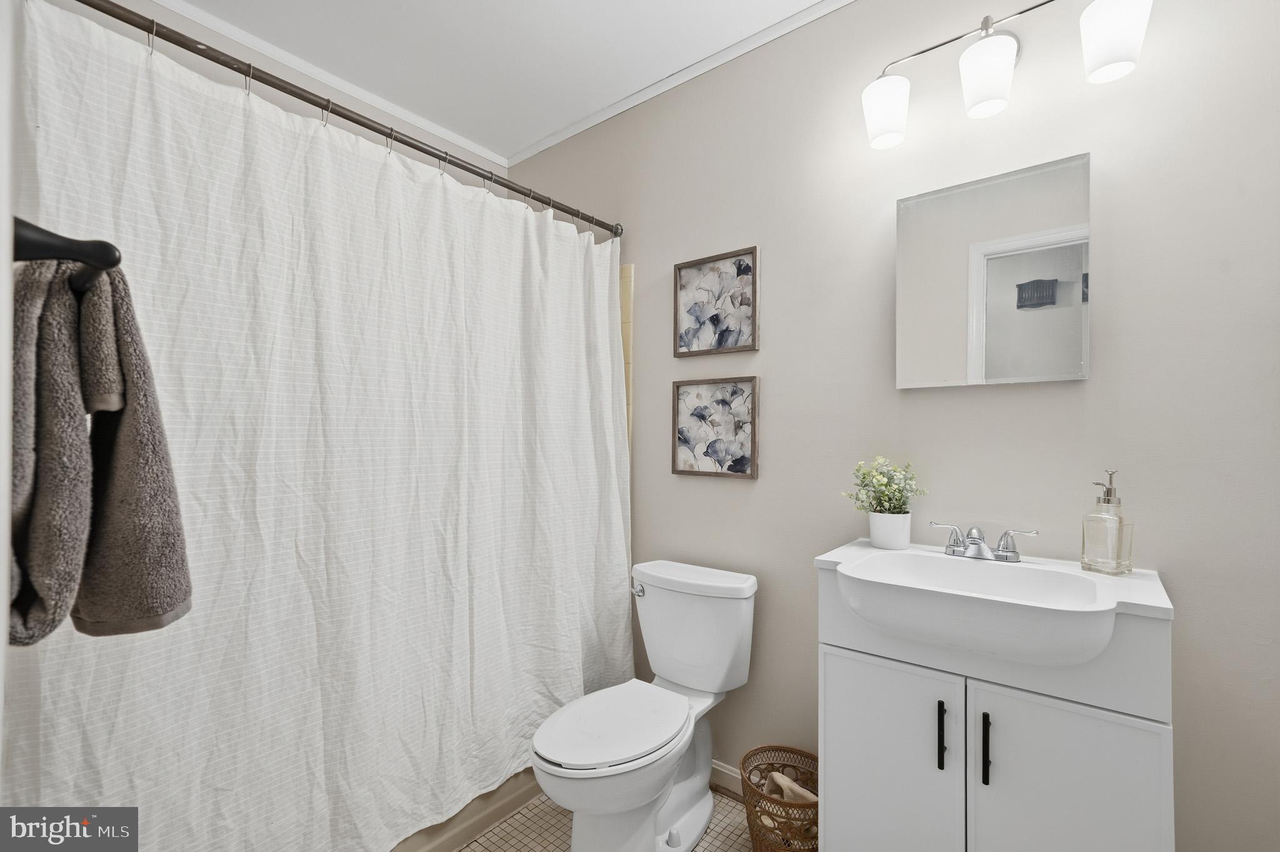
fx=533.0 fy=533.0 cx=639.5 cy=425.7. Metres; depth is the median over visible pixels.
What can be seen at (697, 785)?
toilet
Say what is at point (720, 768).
baseboard
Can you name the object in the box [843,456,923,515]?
potted plant
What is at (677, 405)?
framed picture
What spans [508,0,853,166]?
crown molding
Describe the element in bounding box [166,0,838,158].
ceiling
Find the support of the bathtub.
on the floor
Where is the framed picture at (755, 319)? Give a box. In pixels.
[673,245,759,355]
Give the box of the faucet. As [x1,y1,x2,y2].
[929,520,1039,561]
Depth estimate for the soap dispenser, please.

◇ ◇ ◇

What to work on: If a record contains a picture, drop the picture and repeat the rest exactly.

Output for this task:
fx=533.0 fy=533.0 cx=639.5 cy=425.7. Metres; depth is the median over visible pixels.
What can be seen at (697, 785)?
toilet
Say what is at point (720, 768).
baseboard
Can you name the object in the box [843,456,923,515]?
potted plant
What is at (677, 405)?
framed picture
What spans [508,0,853,166]?
crown molding
Describe the element in bounding box [166,0,838,158].
ceiling
Find the support of the bathtub.
on the floor
Where is the framed picture at (755, 319)? Give a box. In pixels.
[673,245,759,355]
Give the box of the faucet. As [x1,y1,x2,y2].
[929,520,1039,561]
Depth estimate for the soap dispenser, please.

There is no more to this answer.